*WORK ITEM*
Within the data below, copy each line where the string "Python" is found.

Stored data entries
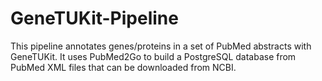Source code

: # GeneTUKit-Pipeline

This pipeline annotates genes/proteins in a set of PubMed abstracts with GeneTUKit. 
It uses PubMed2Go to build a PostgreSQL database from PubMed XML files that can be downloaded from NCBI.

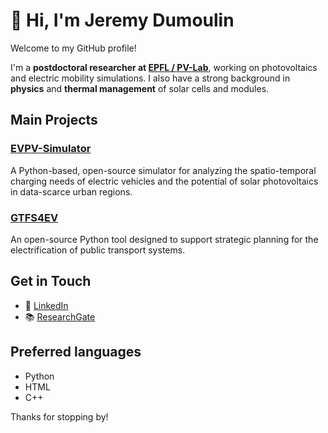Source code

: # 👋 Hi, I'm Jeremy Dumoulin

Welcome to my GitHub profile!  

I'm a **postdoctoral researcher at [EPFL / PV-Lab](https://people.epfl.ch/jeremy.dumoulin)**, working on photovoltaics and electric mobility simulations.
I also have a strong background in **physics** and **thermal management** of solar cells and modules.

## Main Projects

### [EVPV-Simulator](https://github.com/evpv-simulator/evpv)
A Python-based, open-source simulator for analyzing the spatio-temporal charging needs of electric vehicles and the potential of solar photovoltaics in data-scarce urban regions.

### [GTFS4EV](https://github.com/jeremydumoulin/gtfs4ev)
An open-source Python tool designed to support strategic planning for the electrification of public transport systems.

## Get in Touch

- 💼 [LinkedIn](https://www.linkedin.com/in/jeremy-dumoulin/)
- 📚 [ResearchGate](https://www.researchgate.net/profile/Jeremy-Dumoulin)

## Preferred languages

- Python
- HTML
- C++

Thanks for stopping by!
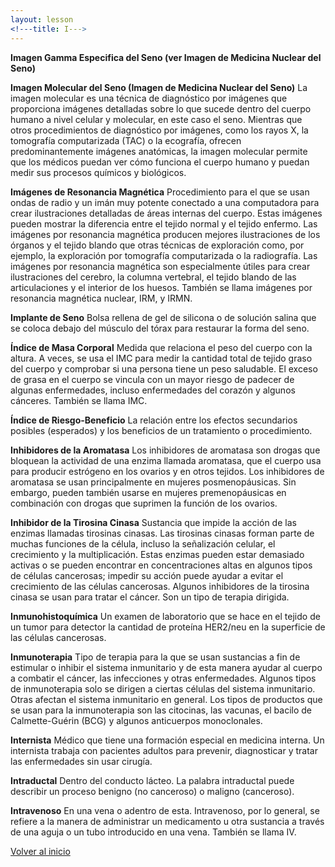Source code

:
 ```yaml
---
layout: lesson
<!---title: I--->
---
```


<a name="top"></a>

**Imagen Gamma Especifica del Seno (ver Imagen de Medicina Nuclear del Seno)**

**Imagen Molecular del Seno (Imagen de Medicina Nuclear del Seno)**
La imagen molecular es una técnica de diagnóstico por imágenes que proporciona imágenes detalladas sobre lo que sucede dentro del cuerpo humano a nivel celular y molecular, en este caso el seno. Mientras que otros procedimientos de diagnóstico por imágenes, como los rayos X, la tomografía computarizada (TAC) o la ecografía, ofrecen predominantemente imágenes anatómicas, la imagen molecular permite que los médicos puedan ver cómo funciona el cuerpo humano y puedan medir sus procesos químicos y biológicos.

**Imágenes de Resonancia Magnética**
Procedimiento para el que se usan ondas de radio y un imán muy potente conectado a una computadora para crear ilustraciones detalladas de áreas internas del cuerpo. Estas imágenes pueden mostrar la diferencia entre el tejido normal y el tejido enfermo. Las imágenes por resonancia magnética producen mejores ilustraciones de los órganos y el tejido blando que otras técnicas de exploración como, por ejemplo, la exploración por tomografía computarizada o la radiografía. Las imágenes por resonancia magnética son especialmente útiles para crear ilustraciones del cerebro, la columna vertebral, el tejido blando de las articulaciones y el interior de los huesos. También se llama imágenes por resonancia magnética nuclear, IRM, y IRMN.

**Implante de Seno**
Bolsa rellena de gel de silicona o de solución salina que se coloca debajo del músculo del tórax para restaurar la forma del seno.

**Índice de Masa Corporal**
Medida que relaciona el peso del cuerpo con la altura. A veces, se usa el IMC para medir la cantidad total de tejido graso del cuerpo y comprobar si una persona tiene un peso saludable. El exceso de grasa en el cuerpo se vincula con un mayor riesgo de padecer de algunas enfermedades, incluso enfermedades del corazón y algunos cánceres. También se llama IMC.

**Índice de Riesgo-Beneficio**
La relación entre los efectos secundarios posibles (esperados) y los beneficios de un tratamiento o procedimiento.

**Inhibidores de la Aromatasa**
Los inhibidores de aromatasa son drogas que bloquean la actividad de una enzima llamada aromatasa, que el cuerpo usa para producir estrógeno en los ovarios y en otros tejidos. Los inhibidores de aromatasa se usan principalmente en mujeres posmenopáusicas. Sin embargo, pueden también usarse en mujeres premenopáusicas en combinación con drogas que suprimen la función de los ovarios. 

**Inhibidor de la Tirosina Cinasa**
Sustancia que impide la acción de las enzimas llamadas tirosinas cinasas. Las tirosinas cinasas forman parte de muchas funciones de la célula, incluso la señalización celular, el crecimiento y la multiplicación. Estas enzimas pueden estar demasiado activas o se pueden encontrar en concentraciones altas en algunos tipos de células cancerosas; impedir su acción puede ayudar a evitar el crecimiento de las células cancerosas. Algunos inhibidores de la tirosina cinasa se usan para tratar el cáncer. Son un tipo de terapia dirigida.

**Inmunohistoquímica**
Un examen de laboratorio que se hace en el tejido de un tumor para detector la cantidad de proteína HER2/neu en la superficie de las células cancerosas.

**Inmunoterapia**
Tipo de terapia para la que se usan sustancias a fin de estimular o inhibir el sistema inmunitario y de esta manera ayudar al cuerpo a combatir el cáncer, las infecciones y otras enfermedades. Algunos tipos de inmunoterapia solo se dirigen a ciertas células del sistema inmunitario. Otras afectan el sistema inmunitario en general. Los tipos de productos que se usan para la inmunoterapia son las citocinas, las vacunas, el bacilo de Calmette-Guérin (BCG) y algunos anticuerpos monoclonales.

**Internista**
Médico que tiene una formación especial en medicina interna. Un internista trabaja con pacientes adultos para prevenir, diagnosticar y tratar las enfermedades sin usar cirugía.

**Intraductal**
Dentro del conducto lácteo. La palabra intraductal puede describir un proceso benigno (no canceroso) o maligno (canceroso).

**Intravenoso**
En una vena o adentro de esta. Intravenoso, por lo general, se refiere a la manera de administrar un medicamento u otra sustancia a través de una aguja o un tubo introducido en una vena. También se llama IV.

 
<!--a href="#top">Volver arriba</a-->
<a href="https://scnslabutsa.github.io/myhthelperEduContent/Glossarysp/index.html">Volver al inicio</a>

*TASK ANSWER*
A Python-based, open-source simulator for analyzing the spatio-temporal charging needs of electric vehicles and the potential of solar photovoltaics in data-scarce urban regions.
An open-source Python tool designed to support strategic planning for the electrification of public transport systems.
- Python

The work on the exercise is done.